A better model is to re-balance the portfolio across asset classes – by, for example, reducing equity stakes in sectors that historically have not done well during a recession and replacing those positions with an allocation to fixed income securities (i.e., bonds and preferred shares).

The chart below shows how many times each of the sectors in the S&P 500 have outpaced the index during the most recent ten market declines between 1987 and 2022. As you can see, consumer staples, utilities and health care were the outperformers while IT, Financials and Industrials were the under-performers.

Adjusting Fixed Income Allocations for A Recession

Fixed income is often key to successful investing during a recession or bear market. That’s because bonds can provide an essential measure of stability and capital preservation, especially when equity markets are volatile.

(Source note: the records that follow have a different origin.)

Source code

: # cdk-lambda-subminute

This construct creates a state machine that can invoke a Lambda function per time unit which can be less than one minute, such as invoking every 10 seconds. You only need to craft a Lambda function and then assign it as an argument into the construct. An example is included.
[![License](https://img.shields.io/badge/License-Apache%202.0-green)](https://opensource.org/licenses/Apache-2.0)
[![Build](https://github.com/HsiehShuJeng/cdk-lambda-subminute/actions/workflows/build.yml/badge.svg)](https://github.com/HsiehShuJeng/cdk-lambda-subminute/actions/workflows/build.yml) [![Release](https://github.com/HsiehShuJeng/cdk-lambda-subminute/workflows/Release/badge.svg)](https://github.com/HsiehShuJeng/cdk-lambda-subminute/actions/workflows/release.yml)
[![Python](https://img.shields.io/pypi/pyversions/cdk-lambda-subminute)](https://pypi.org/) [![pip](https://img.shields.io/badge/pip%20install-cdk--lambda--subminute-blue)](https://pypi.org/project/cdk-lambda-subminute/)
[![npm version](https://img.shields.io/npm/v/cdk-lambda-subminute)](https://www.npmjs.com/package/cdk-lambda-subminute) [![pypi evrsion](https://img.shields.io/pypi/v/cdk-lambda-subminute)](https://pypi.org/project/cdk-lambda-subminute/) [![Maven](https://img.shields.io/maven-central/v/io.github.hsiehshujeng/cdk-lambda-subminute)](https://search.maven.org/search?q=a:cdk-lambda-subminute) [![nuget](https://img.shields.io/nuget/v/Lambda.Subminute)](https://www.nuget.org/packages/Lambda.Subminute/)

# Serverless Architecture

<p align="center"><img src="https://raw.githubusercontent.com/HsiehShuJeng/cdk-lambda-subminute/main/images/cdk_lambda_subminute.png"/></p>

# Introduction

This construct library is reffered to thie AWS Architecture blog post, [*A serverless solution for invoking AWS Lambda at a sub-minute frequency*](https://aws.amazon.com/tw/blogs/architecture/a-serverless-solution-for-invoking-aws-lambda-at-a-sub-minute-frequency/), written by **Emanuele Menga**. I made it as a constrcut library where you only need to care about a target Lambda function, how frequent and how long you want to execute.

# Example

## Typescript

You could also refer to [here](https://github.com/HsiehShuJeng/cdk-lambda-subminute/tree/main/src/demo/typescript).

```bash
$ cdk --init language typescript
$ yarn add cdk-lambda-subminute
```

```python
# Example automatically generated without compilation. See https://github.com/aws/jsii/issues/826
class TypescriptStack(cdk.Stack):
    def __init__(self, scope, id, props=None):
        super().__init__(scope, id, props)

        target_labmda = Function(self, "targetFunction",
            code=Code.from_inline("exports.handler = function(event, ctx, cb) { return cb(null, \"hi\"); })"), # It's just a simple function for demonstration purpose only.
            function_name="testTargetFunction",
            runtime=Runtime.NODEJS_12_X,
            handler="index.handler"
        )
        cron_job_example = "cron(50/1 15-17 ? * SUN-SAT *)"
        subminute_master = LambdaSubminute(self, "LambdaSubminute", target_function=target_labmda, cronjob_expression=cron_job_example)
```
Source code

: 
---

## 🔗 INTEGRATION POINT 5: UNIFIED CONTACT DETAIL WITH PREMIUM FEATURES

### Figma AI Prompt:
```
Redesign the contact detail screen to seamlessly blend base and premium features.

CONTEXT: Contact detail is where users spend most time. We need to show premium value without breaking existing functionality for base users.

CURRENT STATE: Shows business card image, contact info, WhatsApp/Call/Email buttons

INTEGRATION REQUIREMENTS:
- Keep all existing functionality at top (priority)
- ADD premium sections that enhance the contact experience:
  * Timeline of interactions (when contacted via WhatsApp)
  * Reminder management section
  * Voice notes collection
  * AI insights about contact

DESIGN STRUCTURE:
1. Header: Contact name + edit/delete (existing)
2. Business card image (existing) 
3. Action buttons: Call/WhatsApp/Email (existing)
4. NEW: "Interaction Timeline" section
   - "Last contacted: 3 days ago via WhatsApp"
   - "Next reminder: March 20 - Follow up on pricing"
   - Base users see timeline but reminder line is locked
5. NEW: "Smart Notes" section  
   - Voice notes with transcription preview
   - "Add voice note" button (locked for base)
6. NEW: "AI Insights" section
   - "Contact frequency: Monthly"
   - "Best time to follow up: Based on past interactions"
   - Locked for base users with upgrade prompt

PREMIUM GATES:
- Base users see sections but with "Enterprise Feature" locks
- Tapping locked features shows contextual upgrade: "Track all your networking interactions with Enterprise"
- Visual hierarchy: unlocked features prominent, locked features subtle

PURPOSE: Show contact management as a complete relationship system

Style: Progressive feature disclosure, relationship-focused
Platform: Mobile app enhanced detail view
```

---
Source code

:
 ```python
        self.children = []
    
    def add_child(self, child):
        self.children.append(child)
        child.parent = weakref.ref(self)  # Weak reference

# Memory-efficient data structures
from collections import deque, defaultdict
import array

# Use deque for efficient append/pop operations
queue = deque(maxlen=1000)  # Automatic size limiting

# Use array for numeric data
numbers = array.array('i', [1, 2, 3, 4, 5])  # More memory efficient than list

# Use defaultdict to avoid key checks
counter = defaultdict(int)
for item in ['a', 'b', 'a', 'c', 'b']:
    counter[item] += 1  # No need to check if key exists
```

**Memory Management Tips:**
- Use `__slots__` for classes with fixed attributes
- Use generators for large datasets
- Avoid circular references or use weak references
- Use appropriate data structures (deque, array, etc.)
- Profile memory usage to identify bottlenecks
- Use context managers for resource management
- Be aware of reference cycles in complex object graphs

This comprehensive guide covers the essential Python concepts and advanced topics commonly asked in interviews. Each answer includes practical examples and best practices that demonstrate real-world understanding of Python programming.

What makes the current environment unique is the fact that during the 2022 sell-off bonds did not provide the diversification benefits that they typically provide to dampen portfolio volatility. However, in the seven previous market corrections, bonds — as measured by the Bloomberg U.S. Aggregate Index — rose four times and never declined by more than 1%. The chart below shows returns for the Bloomberg U.S. Aggregate Index versus the S&P 500 Index during nine recent stock market corrections.

Achieving the right fixed income allocation is always important but, with the U.S. economy entering a period of uncertainty, it’s especially critical for investors to focus on core bond holdings that can provide balance to portfolios. That’s why we have been increasing our bond allocations to bolster stability ahead of a recession. Maintaining a portfolio asset mix that is well diversified between equities, fixed income and cash is key to managing your investments through the uncertainty that resonates from an impending recession.